_Goal of the exercise_
Provide an exact copy of the data, excluding the images.

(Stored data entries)
↓

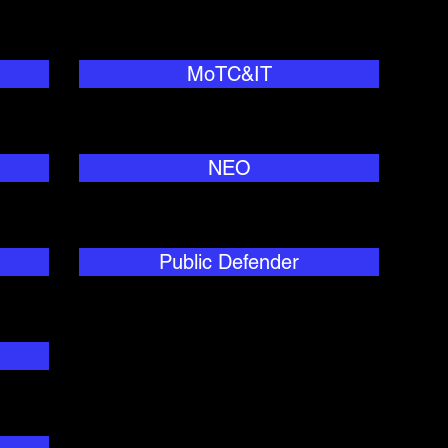
MoTC&IT
NEO
Public Defender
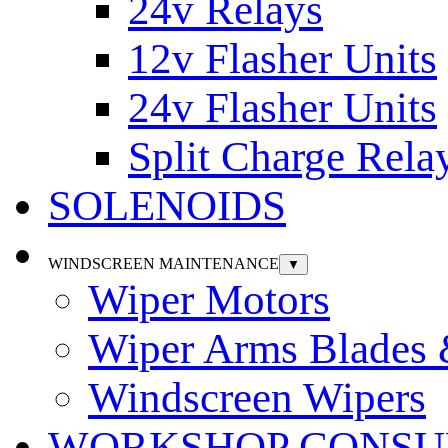
24v Relays
12v Flasher Units
24v Flasher Units
Split Charge Rela
SOLENOIDS
WINDSCREEN MAINTENANCE
▼
Wiper Motors
Wiper Arms Blades
Windscreen Wipers
WORKSHOP CONSU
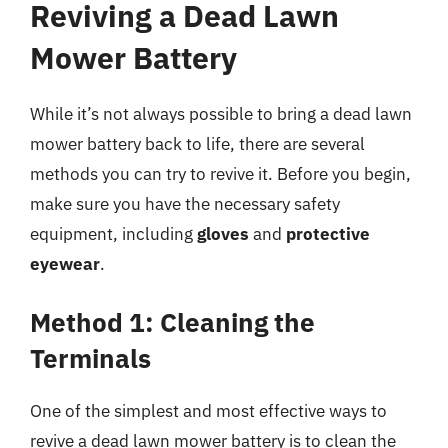
Reviving a Dead Lawn
Mower Battery
While it’s not always possible to bring a dead lawn
mower battery back to life, there are several
methods you can try to revive it. Before you begin,
make sure you have the necessary safety
equipment, including
gloves
and
protective
eyewear
.
Method 1: Cleaning the
Terminals
One of the simplest and most effective ways to
revive a dead lawn mower battery is to clean the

↑

_Task response_
MoTC&IT
NEO
Public Defender
24v Relays
12v Flasher Units
24v Flasher Units
Split Charge Rela
SOLENOIDS
WINDSCREEN MAINTENANCE
▼
Wiper Motors
Wiper Arms Blades
Windscreen Wipers
WORKSHOP CONSU
Reviving a Dead Lawn
Mower Battery
While it’s not always possible to bring a dead lawn
mower battery back to life, there are several
methods you can try to revive it. Before you begin,
make sure you have the necessary safety
equipment, including
gloves
and
protective
eyewear
.
Method 1: Cleaning the
Terminals
One of the simplest and most effective ways to
revive a dead lawn mower battery is to clean the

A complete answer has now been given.